Original Post Date: Friday, March 4, 2011

I consistently run into this idea of data driven estimating.  Yet, there is no clear explanation of this concept.  I am not trying to provide one here, however, I am interested in is what is at the root of this growing movement.  My take is that it is an attempt to scratch an itch.  But what’s the itch?

I believe it is related to my early post (Accuracy is Risky Business).  In the struggle to answer the accuracy question people have decided that understanding the data used in the estimating process is key to understanding its accuracy.  To a certain degree this makes sense.  It is useful to gain insight into the information upon which a cost estimation model was based.

  • How much data was available?
  • How current was the data?
  • Was it relevant to the project being estimated?
  • What statistical techniques were employed to analyze the data?

In terms of data, there are two general areas considered relevant: data quality and fit. Understanding how much data was used; how old it was; where the data came from sheds additional light on the results. Once the amount, age and source of the information is established, the next concern is how the information was analyzed. 

Descriptive statistics are often used to describe a collection of data in quantitative terms. They aim to quantitatively summarize a data set. Descriptive statistics include many measures including central tendency (mean, median, mode), dispersion (standard deviation, range, quartile) and association (correlation). Additionally, there is statistical inference, which makes propositions about populations, using data drawn from the population of interest via some form of random sampling. 

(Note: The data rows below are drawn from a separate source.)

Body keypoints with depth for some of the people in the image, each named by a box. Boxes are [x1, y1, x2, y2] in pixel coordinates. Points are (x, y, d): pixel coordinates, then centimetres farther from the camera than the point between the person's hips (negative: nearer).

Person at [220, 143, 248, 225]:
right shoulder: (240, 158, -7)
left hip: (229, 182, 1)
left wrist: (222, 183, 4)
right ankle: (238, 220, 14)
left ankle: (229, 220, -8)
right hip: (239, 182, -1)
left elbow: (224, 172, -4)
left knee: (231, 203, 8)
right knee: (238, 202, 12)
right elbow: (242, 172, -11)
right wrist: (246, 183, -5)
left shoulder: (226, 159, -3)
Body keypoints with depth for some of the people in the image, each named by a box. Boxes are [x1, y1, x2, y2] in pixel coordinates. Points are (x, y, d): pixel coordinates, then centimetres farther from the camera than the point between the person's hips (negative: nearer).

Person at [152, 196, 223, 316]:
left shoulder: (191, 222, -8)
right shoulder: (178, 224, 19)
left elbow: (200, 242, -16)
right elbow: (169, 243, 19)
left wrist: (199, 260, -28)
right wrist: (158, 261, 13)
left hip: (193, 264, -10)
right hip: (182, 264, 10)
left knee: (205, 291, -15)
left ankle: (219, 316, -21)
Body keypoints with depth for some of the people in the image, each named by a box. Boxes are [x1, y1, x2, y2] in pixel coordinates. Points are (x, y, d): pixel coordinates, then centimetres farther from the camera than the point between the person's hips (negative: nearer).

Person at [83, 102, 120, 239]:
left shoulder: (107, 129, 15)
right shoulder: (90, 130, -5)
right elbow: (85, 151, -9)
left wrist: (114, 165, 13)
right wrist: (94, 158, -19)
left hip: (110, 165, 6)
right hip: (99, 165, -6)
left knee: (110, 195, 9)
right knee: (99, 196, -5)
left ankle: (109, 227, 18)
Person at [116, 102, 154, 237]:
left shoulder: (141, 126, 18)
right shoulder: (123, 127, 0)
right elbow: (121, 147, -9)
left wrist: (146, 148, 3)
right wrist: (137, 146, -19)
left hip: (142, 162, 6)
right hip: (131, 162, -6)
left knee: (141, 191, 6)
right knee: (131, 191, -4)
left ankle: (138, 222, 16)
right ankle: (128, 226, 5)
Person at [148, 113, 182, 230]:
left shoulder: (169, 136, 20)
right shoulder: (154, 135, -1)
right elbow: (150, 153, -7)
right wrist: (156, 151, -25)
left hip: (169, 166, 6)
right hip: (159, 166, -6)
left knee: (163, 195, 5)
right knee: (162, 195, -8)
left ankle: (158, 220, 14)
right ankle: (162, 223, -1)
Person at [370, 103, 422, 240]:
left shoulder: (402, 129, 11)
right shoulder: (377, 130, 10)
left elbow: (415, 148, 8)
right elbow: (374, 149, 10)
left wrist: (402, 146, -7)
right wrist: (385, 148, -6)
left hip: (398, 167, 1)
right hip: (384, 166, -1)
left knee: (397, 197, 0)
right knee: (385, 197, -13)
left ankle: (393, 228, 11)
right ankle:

The industry is fraught with estimates backed by reams of data surrounded by all the necessary statistics. But does understanding descriptive statistics and statistical inference alone improve our understanding and confidence of an estimate?  If so, why then is expert opinion one of the most widely used forms of estimating?  Why do programs based on these data driven estimates continue to perform poorly?  Is data driven the answer?  What do you think?